Instructions to follow: Gather every line of the records that contains the word "Hawker", and copy each such line in full. Matching is case-sensitive.

Saved entries:
• • • • • • •

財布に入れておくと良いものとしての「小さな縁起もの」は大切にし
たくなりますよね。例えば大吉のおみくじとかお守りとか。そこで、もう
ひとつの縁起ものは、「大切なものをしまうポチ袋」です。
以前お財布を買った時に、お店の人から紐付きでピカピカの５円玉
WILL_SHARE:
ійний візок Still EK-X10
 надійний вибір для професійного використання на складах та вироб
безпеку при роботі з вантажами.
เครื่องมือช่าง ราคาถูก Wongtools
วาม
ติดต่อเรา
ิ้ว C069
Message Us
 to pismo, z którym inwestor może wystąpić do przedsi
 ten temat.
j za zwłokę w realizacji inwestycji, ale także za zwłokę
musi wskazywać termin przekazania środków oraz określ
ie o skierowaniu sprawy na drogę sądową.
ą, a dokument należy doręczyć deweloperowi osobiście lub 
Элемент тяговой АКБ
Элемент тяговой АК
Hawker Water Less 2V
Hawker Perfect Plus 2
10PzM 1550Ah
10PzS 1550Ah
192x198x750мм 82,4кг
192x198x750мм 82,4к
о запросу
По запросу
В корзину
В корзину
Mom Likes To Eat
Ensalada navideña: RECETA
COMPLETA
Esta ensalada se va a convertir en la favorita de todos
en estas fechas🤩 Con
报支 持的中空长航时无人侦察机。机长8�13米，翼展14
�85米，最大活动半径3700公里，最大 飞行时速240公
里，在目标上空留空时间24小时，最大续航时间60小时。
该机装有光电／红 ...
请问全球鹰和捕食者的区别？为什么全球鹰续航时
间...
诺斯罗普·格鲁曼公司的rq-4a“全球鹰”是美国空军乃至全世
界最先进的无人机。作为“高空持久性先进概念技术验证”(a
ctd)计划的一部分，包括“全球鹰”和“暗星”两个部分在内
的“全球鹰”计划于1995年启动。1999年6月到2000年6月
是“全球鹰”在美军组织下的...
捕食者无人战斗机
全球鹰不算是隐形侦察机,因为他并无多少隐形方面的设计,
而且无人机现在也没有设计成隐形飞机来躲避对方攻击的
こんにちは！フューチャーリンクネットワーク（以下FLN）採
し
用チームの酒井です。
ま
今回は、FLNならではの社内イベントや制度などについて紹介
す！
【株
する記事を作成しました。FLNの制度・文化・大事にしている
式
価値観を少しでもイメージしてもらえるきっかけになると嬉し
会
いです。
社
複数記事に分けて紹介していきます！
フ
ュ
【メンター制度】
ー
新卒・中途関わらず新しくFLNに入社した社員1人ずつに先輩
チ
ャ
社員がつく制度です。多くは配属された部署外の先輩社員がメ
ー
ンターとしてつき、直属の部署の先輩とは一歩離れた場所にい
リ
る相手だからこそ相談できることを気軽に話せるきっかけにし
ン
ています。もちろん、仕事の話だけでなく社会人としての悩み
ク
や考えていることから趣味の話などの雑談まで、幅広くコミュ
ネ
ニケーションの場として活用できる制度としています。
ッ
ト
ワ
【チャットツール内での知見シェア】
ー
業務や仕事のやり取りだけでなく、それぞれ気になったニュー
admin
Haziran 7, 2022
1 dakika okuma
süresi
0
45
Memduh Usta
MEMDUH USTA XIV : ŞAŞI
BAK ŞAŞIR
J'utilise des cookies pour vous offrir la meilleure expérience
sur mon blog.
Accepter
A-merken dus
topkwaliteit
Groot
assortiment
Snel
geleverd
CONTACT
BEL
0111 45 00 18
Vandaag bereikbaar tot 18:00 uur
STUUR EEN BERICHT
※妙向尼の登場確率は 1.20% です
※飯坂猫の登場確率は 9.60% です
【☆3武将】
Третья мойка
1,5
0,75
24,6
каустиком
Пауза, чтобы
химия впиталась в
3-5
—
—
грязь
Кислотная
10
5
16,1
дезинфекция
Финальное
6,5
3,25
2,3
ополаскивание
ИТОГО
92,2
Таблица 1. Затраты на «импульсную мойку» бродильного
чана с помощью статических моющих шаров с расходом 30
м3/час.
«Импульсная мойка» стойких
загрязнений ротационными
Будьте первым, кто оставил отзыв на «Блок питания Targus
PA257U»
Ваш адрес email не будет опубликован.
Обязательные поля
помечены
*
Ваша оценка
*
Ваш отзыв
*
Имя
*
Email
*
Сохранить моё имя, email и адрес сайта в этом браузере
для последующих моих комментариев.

• • • • • • •

Exercise result:
Hawker Water Less 2V
Hawker Perfect Plus 2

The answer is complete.